What concerns us greatly are the emerging “deep reports” about her religious upbringing.
Tulsi recounts that: “I grew up in a multifaith household, happily oblivious to sectarianism or the idea of having to choose one religious “team” over another. My mom was a practicing Hindu and my dad was a Catholic who practiced yoga meditation and karma yoga. My earliest memories are of the bright colors, beautiful sounds, and fragrant aromas of both Christian and Hindu celebrations.”
All well and good. But a 2015 Huffington Post article claims that her family has had long-lasting “ties to a guru named Chris Butler, aka Jagad Guru Siddhaswarupananda Paramahamsa, who leads an obscure offshoot of the Hare Krishna movement in Hawaii.”
Many Hawaiians have associated with Chris Butler. And as the 2015 HuffPo article admitted, there is “…no evidence that Tulsi Gabbard is—or ever was—a Butler devotee. And we could find no record of her ever speaking publicly about it.”

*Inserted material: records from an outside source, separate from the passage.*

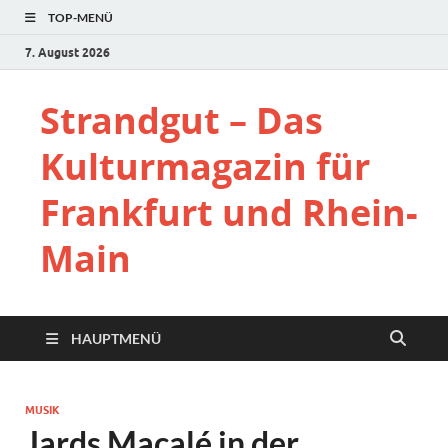
TOP-MENÜ
7. August 2026
Strandgut – Das
Kulturmagazin für
Frankfurt und Rhein-
Main
HAUPTMENÜ
MUSIK
Jards Macalé in der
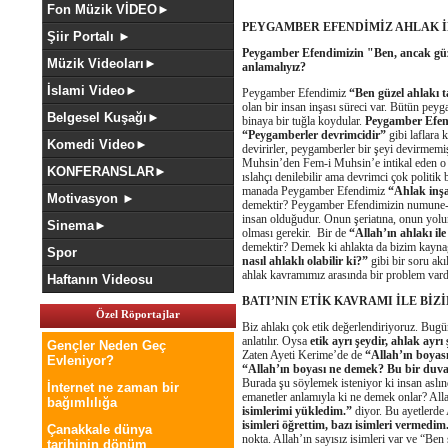
Fon Müzik VİDEO►
PEYGAMBER EFENDİMİZ AHLAK İ
Şiir Portalı ►
Peygamber Efendimizin "Ben, ancak güze
Müzik Videoları►
anlamalıyız?
İslami Video►
Peygamber Efendimiz
“Ben güzel ahlakı 
olan bir insan inşası süreci var. Bütün peyg
Belgesel Kuşağı►
binaya bir tuğla koydular.
Peygamber Efen
“Peygamberler devrimcidir”
gibi laflara
Komedi Video►
devirirler, peygamberler bir şeyi devirme
Muhsin’den Fem-i Muhsin’e intikal eden o sü
KONFERANSLAR►
ıslahçı denilebilir ama devrimci çok politik
manada Peygamber Efendimiz
“Ahlak inşa
Motivasyon ►
demektir? Peygamber Efendimizin numune-i t
insan olduğudur. Onun şeriatına, onun yol
Sinema►
olması gerekir. Bir de
“Allah’ın ahlakı il
demektir? Demek ki ahlakta da bizim kaynağ
Spor
nasıl ahlaklı olabilir ki?”
gibi bir soru akı
ahlak kavramımız arasında bir problem vard
Haftanın Videosu
BATI’NIN ETİK KAVRAMI İLE Bİ
Özel Röportajlar
Biz ahlakı çok etik değerlendiriyoruz. Bugün
anlatılır. Oysa
etik ayrı şeydir, ahlak ayrı
Gençler Neden Geç
Zaten Ayeti Kerime’de de
“Allah’ın boyası
Evleniyor?
“Allah’ın boyası ne demek? Bu bir duvar
Burada şu söylemek isteniyor ki insan aslınd
İnternet ne zaman bir
emanetler anlamıyla ki ne demek onlar? All
bağımlılığa
isimlerimi yükledim.”
diyor. Bu ayetlerde 
isimleri öğrettim, bazı isimleri vermedim
Çanakkale dünya
nokta. Allah’ın sayısız isimleri var ve “Be
tarihinin dönüm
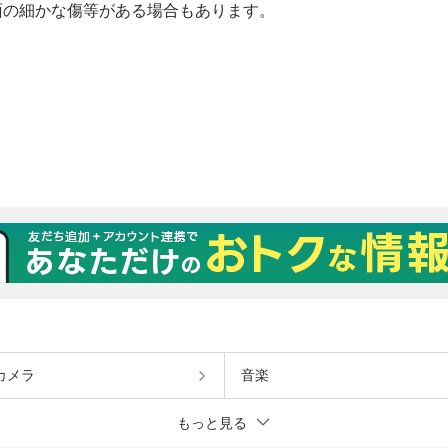
カメラ
音楽
もっと見る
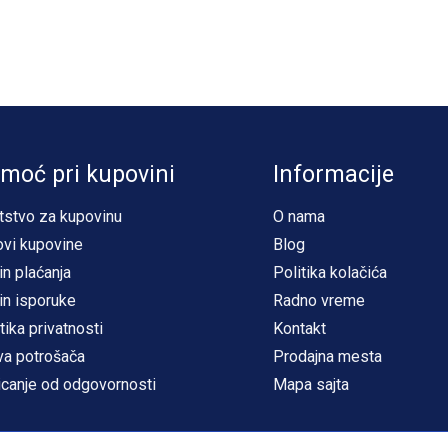
moć pri kupovini
Informacije
tstvo za kupovinu
O nama
ovi kupovine
Blog
in plaćanja
Politika kolačića
in isporuke
Radno vreme
tika privatnosti
Kontakt
va potrošača
Prodajna mesta
icanje od odgovornosti
Mapa sajta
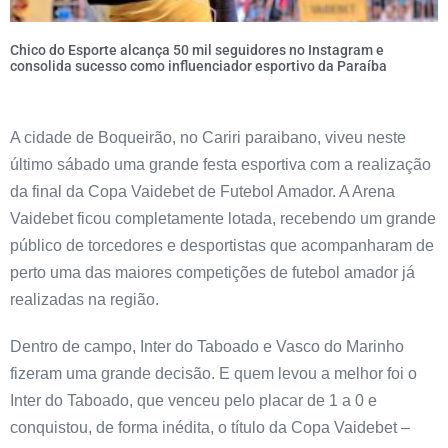
Chico do Esporte alcança 50 mil seguidores no Instagram e
consolida sucesso como influenciador esportivo da Paraíba
A cidade de Boqueirão, no Cariri paraibano, viveu neste
último sábado uma grande festa esportiva com a realização
da final da Copa Vaidebet de Futebol Amador. A Arena
Vaidebet ficou completamente lotada, recebendo um grande
público de torcedores e desportistas que acompanharam de
perto uma das maiores competições de futebol amador já
realizadas na região.
Dentro de campo, Inter do Taboado e Vasco do Marinho
fizeram uma grande decisão. E quem levou a melhor foi o
Inter do Taboado, que venceu pelo placar de 1 a 0 e
conquistou, de forma inédita, o título da Copa Vaidebet –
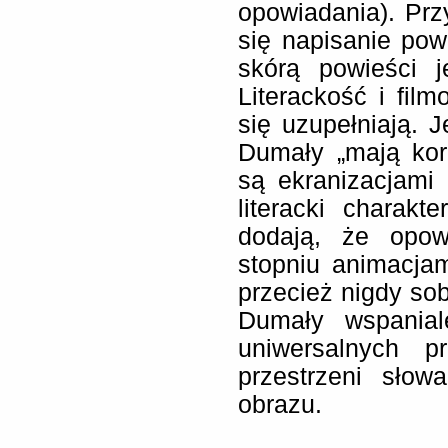
opowiadania). Prz
się napisanie pow
skórą powieści j
Literackość i fil
się uzupełniają. J
Dumały „mają korz
są ekranizacjami 
literacki charakte
dodają, że opow
stopniu animacjam
przecież nigdy sob
Dumały wspanial
uniwersalnych 
przestrzeni sło
obrazu.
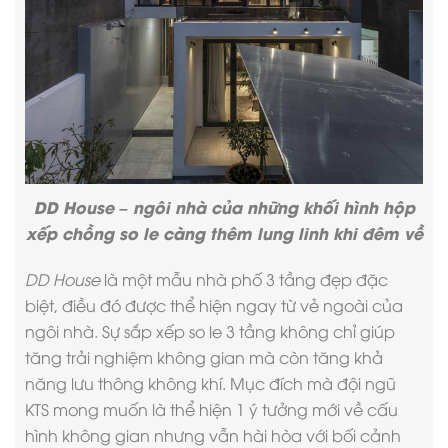
DD House – ngôi nhà của những khối hình hộp
xếp chồng so le càng thêm lung linh khi đêm về
DD House
là một
mẫu nhà phố 3 tầng đẹp
đặc
biệt, điều đó được thể hiện ngay từ vẻ ngoài của
ngôi nhà. Sự sắp xếp so le 3 tầng không chỉ giúp
tăng trải nghiệm không gian mà còn tăng khả
năng lưu thông không khí. Mục đích mà đội ngũ
KTS mong muốn là thể hiện 1 ý tưởng mới về cấu
hình không gian nhưng vẫn hài hòa với bối cảnh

Still, the article points to a “treasure trove” of information provided by the Cult Education Institute, which today shows a poster on its home page stating “REP. TULSI GABBARD’S CONNECTIONS TO SPLINTER ’KRISHNA CULT’ INVESTIGATED.”
The link takes you to a microsite about a Hare Krishna group called Science Of Identity… but nothing on Gabbard beyond a couple of stolen copyrighted news articles.
It does advertise an anti-religious book by religion hater Rick Ross, a convicted felon and active deprogrammer (depersonalizer) who avoided a multimillion-dollar judgment against him through bankruptcy.
Anti-religionists─such a class act.
Hare Krishna and related groups are religious organizations, and as such, they should be none of our business.
Fast forward to June of 2019, just before the debates. A long piece by the New York Magazine’s Intelligencer discusses her upbringing and the strangeness of Chris Butler’s brand of Hare Krishna. Still, the article doesn’t appear to connect Gabbard with Science of Identity in any meaningful way.
And what if she were? Hare Krishna and related groups are religious organizations, and as such, they should be none of our business.
Let’s celebrate the religious freedom that created this country. After all, the pilgrims who landed at Plymouth Rock were the cult of their time.
Now that she has begun to emerge as a Democratic Party star candidate, we will be watching for “cult” allegations to surface as part of any “oppo” campaign against her.
Attacks on religion begin with bashing minority groups—and spread from there. It is our duty and obligation to protect and respect all belief, because in so doing, we’re protecting our own.